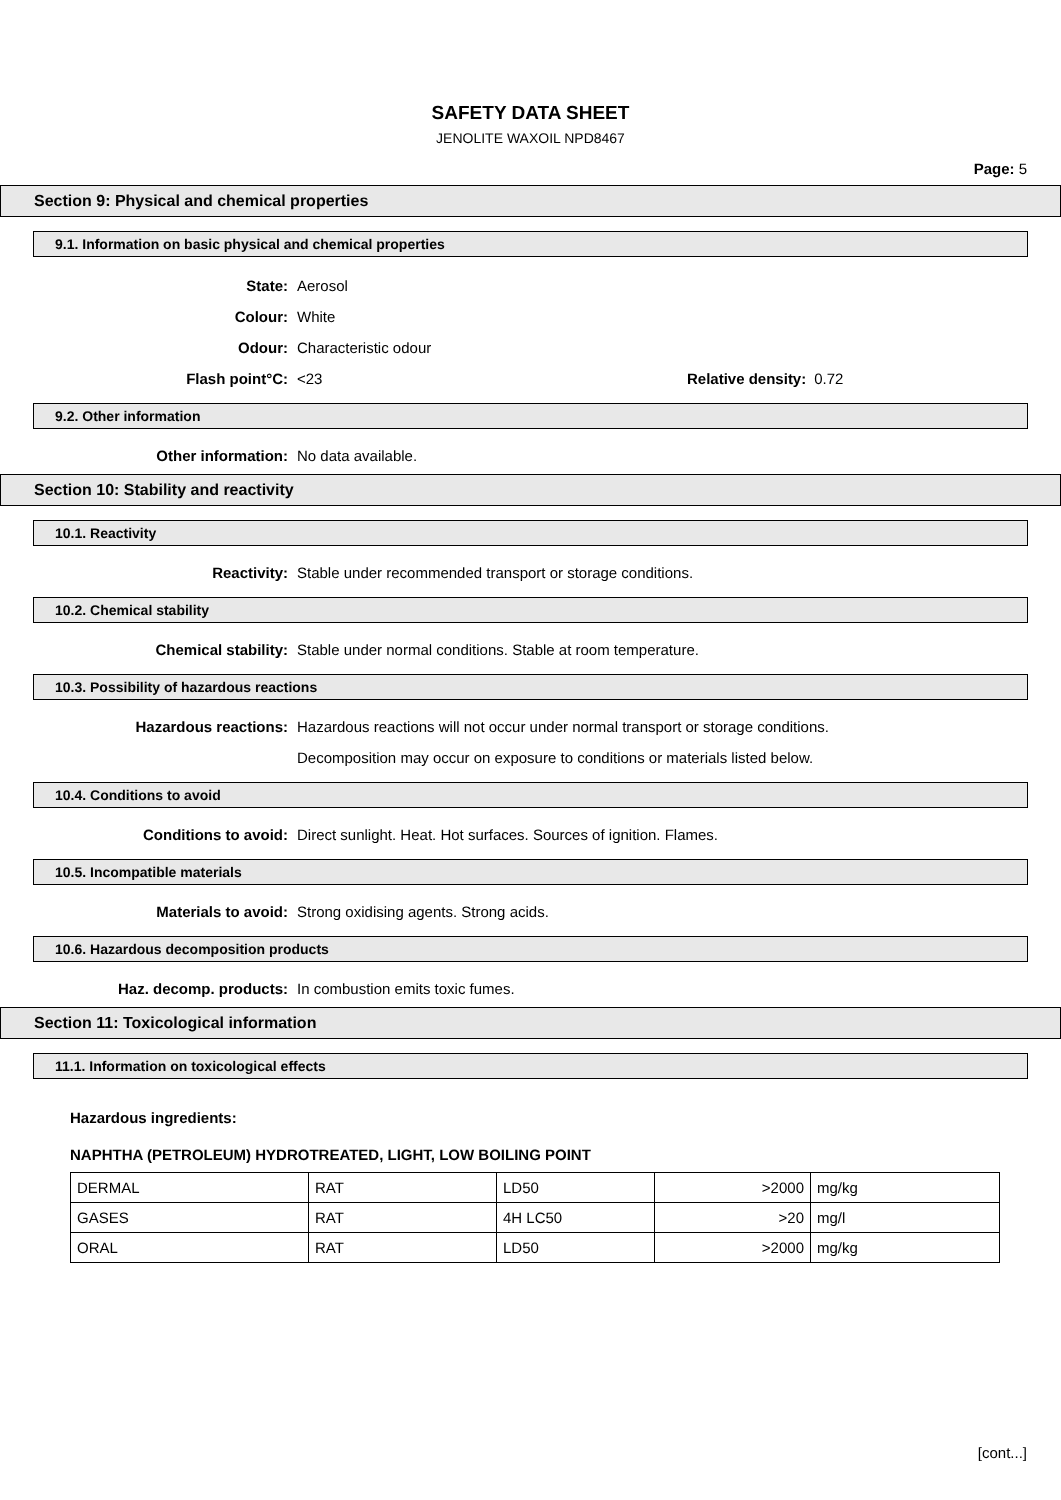SAFETY DATA SHEET
JENOLITE WAXOIL NPD8467
Page: 5
Section 9: Physical and chemical properties
9.1. Information on basic physical and chemical properties
State: Aerosol
Colour: White
Odour: Characteristic odour
Flash point°C: <23 Relative density: 0.72
9.2. Other information
Other information: No data available.
Section 10: Stability and reactivity
10.1. Reactivity
Reactivity: Stable under recommended transport or storage conditions.
10.2. Chemical stability
Chemical stability: Stable under normal conditions. Stable at room temperature.
10.3. Possibility of hazardous reactions
Hazardous reactions: Hazardous reactions will not occur under normal transport or storage conditions.
Decomposition may occur on exposure to conditions or materials listed below.
10.4. Conditions to avoid
Conditions to avoid: Direct sunlight. Heat. Hot surfaces. Sources of ignition. Flames.
10.5. Incompatible materials
Materials to avoid: Strong oxidising agents. Strong acids.
10.6. Hazardous decomposition products
Haz. decomp. products: In combustion emits toxic fumes.
Section 11: Toxicological information
11.1. Information on toxicological effects
Hazardous ingredients:
NAPHTHA (PETROLEUM) HYDROTREATED, LIGHT, LOW BOILING POINT
| DERMAL | RAT | LD50 | >2000 | mg/kg |
| GASES | RAT | 4H LC50 | >20 | mg/l |
| ORAL | RAT | LD50 | >2000 | mg/kg |
[cont...]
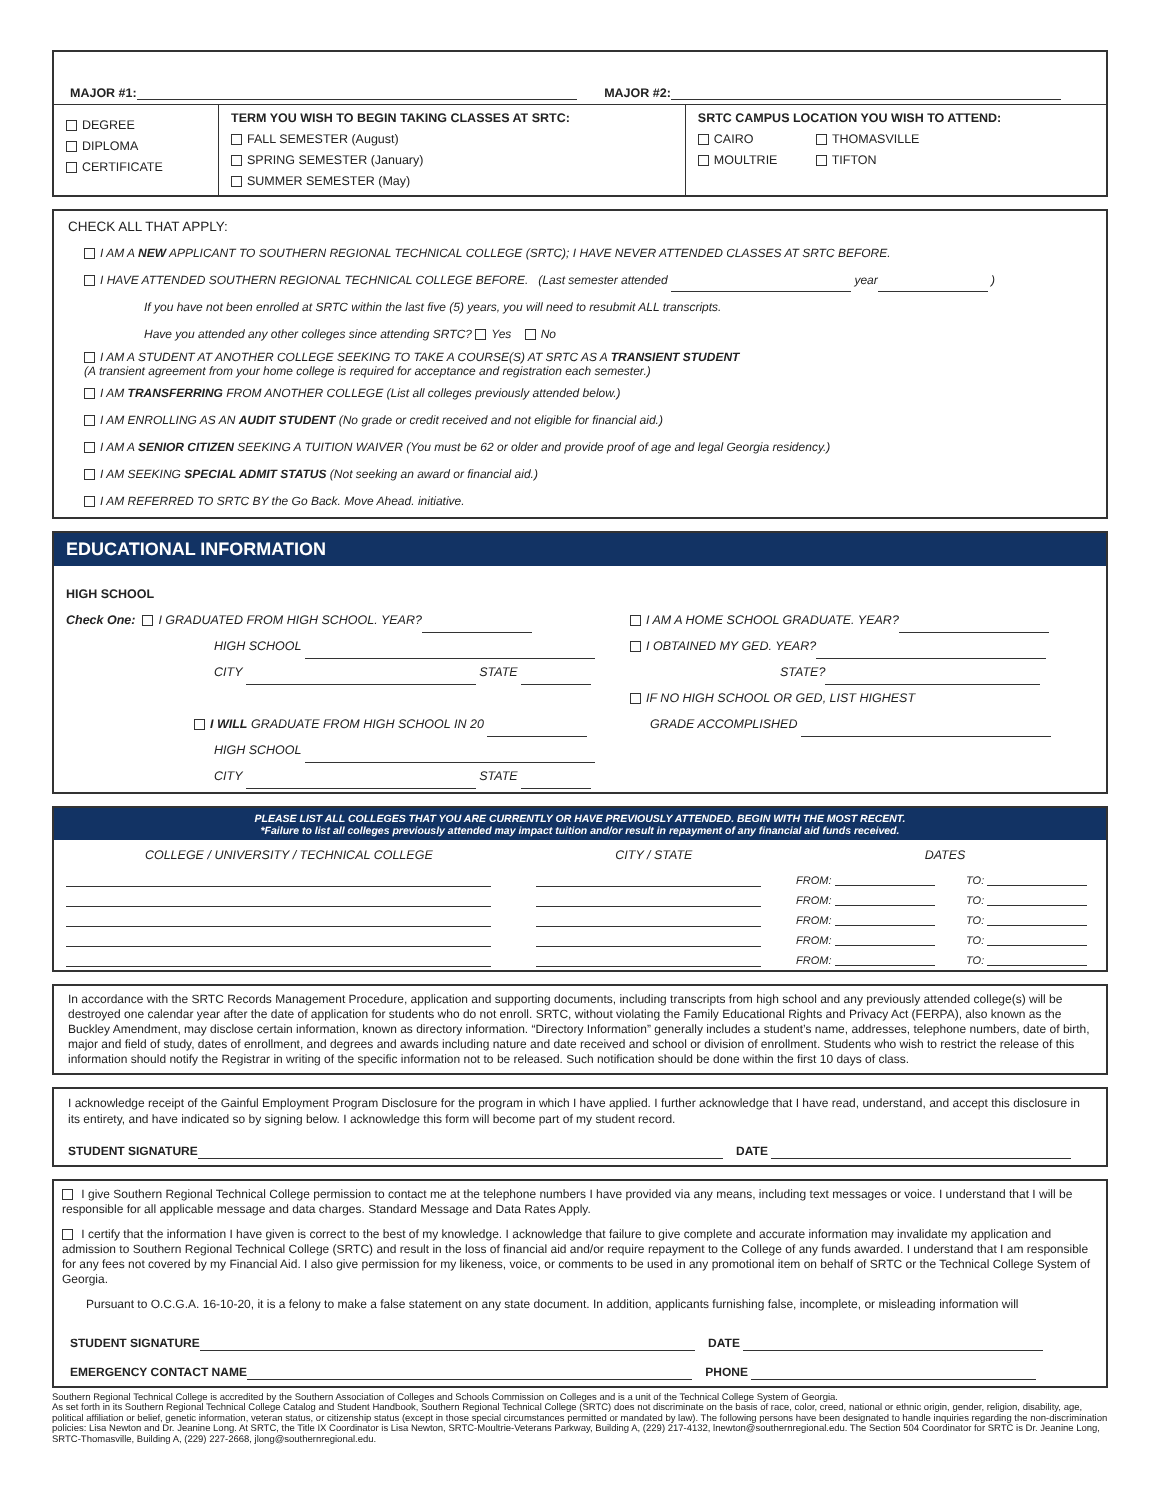MAJOR #1: MAJOR #2:
| DEGREE DIPLOMA CERTIFICATE | TERM YOU WISH TO BEGIN TAKING CLASSES AT SRTC: FALL SEMESTER (August) SPRING SEMESTER (January) SUMMER SEMESTER (May) | SRTC CAMPUS LOCATION YOU WISH TO ATTEND: CAIRO THOMASVILLE MOULTRIE TIFTON |
CHECK ALL THAT APPLY:
I AM A NEW APPLICANT TO SOUTHERN REGIONAL TECHNICAL COLLEGE (SRTC); I HAVE NEVER ATTENDED CLASSES AT SRTC BEFORE.
I HAVE ATTENDED SOUTHERN REGIONAL TECHNICAL COLLEGE BEFORE. (Last semester attended year )
If you have not been enrolled at SRTC within the last five (5) years, you will need to resubmit ALL transcripts.
Have you attended any other colleges since attending SRTC? Yes No
I AM A STUDENT AT ANOTHER COLLEGE SEEKING TO TAKE A COURSE(S) AT SRTC AS A TRANSIENT STUDENT
(A transient agreement from your home college is required for acceptance and registration each semester.)
I AM TRANSFERRING FROM ANOTHER COLLEGE (List all colleges previously attended below.)
I AM ENROLLING AS AN AUDIT STUDENT (No grade or credit received and not eligible for financial aid.)
I AM A SENIOR CITIZEN SEEKING A TUITION WAIVER (You must be 62 or older and provide proof of age and legal Georgia residency.)
I AM SEEKING SPECIAL ADMIT STATUS (Not seeking an award or financial aid.)
I AM REFERRED TO SRTC BY the Go Back. Move Ahead. initiative.
EDUCATIONAL INFORMATION
| HIGH SCHOOL Check One: I GRADUATED FROM HIGH SCHOOL. YEAR? HIGH SCHOOL CITY STATE I WILL GRADUATE FROM HIGH SCHOOL IN 20 HIGH SCHOOL CITY STATE | I AM A HOME SCHOOL GRADUATE. YEAR? I OBTAINED MY GED. YEAR? STATE? IF NO HIGH SCHOOL OR GED, LIST HIGHEST GRADE ACCOMPLISHED |
PLEASE LIST ALL COLLEGES THAT YOU ARE CURRENTLY OR HAVE PREVIOUSLY ATTENDED. BEGIN WITH THE MOST RECENT.
*Failure to list all colleges previously attended may impact tuition and/or result in repayment of any financial aid funds received.
| COLLEGE / UNIVERSITY / TECHNICAL COLLEGE | CITY / STATE | DATES | |
| --- | --- | --- | --- |
| | | FROM: | TO: |
| | | FROM: | TO: |
| | | FROM: | TO: |
| | | FROM: | TO: |
| | | FROM: | TO: |
In accordance with the SRTC Records Management Procedure, application and supporting documents, including transcripts from high school and any previously attended college(s) will be destroyed one calendar year after the date of application for students who do not enroll. SRTC, without violating the Family Educational Rights and Privacy Act (FERPA), also known as the Buckley Amendment, may disclose certain information, known as directory information. “Directory Information” generally includes a student’s name, addresses, telephone numbers, date of birth, major and field of study, dates of enrollment, and degrees and awards including nature and date received and school or division of enrollment. Students who wish to restrict the release of this information should notify the Registrar in writing of the specific information not to be released. Such notification should be done within the first 10 days of class.
I acknowledge receipt of the Gainful Employment Program Disclosure for the program in which I have applied. I further acknowledge that I have read, understand, and accept this disclosure in its entirety, and have indicated so by signing below. I acknowledge this form will become part of my student record.
STUDENT SIGNATURE DATE
I give Southern Regional Technical College permission to contact me at the telephone numbers I have provided via any means, including text messages or voice. I understand that I will be responsible for all applicable message and data charges. Standard Message and Data Rates Apply.
I certify that the information I have given is correct to the best of my knowledge. I acknowledge that failure to give complete and accurate information may invalidate my application and admission to Southern Regional Technical College (SRTC) and result in the loss of financial aid and/or require repayment to the College of any funds awarded. I understand that I am responsible for any fees not covered by my Financial Aid. I also give permission for my likeness, voice, or comments to be used in any promotional item on behalf of SRTC or the Technical College System of Georgia.
Pursuant to O.C.G.A. 16-10-20, it is a felony to make a false statement on any state document. In addition, applicants furnishing false, incomplete, or misleading information will
STUDENT SIGNATURE DATE
EMERGENCY CONTACT NAME PHONE
Southern Regional Technical College is accredited by the Southern Association of Colleges and Schools Commission on Colleges and is a unit of the Technical College System of Georgia.
As set forth in its Southern Regional Technical College Catalog and Student Handbook, Southern Regional Technical College (SRTC) does not discriminate on the basis of race, color, creed, national or ethnic origin, gender, religion, disability, age, political affiliation or belief, genetic information, veteran status, or citizenship status (except in those special circumstances permitted or mandated by law). The following persons have been designated to handle inquiries regarding the non-discrimination policies: Lisa Newton and Dr. Jeanine Long. At SRTC, the Title IX Coordinator is Lisa Newton, SRTC-Moultrie-Veterans Parkway, Building A, (229) 217-4132, lnewton@southernregional.edu. The Section 504 Coordinator for SRTC is Dr. Jeanine Long, SRTC-Thomasville, Building A, (229) 227-2668, jlong@southernregional.edu.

= = =

(EXERCISE DETAILS): Pictures aside, print exactly the lines above starting with the one containing "NAPHTHA (PETROLEUM) HYDROTREATED, LIGHT, LOW" and going on through the one containing "Have you attended".

(RESPONSE BELOW):
NAPHTHA (PETROLEUM) HYDROTREATED, LIGHT, LOW BOILING POINT
| DERMAL | RAT | LD50 | >2000 | mg/kg |
| GASES | RAT | 4H LC50 | >20 | mg/l |
| ORAL | RAT | LD50 | >2000 | mg/kg |
[cont...]
MAJOR #1: MAJOR #2:
| DEGREE DIPLOMA CERTIFICATE | TERM YOU WISH TO BEGIN TAKING CLASSES AT SRTC: FALL SEMESTER (August) SPRING SEMESTER (January) SUMMER SEMESTER (May) | SRTC CAMPUS LOCATION YOU WISH TO ATTEND: CAIRO THOMASVILLE MOULTRIE TIFTON |
CHECK ALL THAT APPLY:
I AM A NEW APPLICANT TO SOUTHERN REGIONAL TECHNICAL COLLEGE (SRTC); I HAVE NEVER ATTENDED CLASSES AT SRTC BEFORE.
I HAVE ATTENDED SOUTHERN REGIONAL TECHNICAL COLLEGE BEFORE. (Last semester attended year )
If you have not been enrolled at SRTC within the last five (5) years, you will need to resubmit ALL transcripts.
Have you attended any other colleges since attending SRTC? Yes No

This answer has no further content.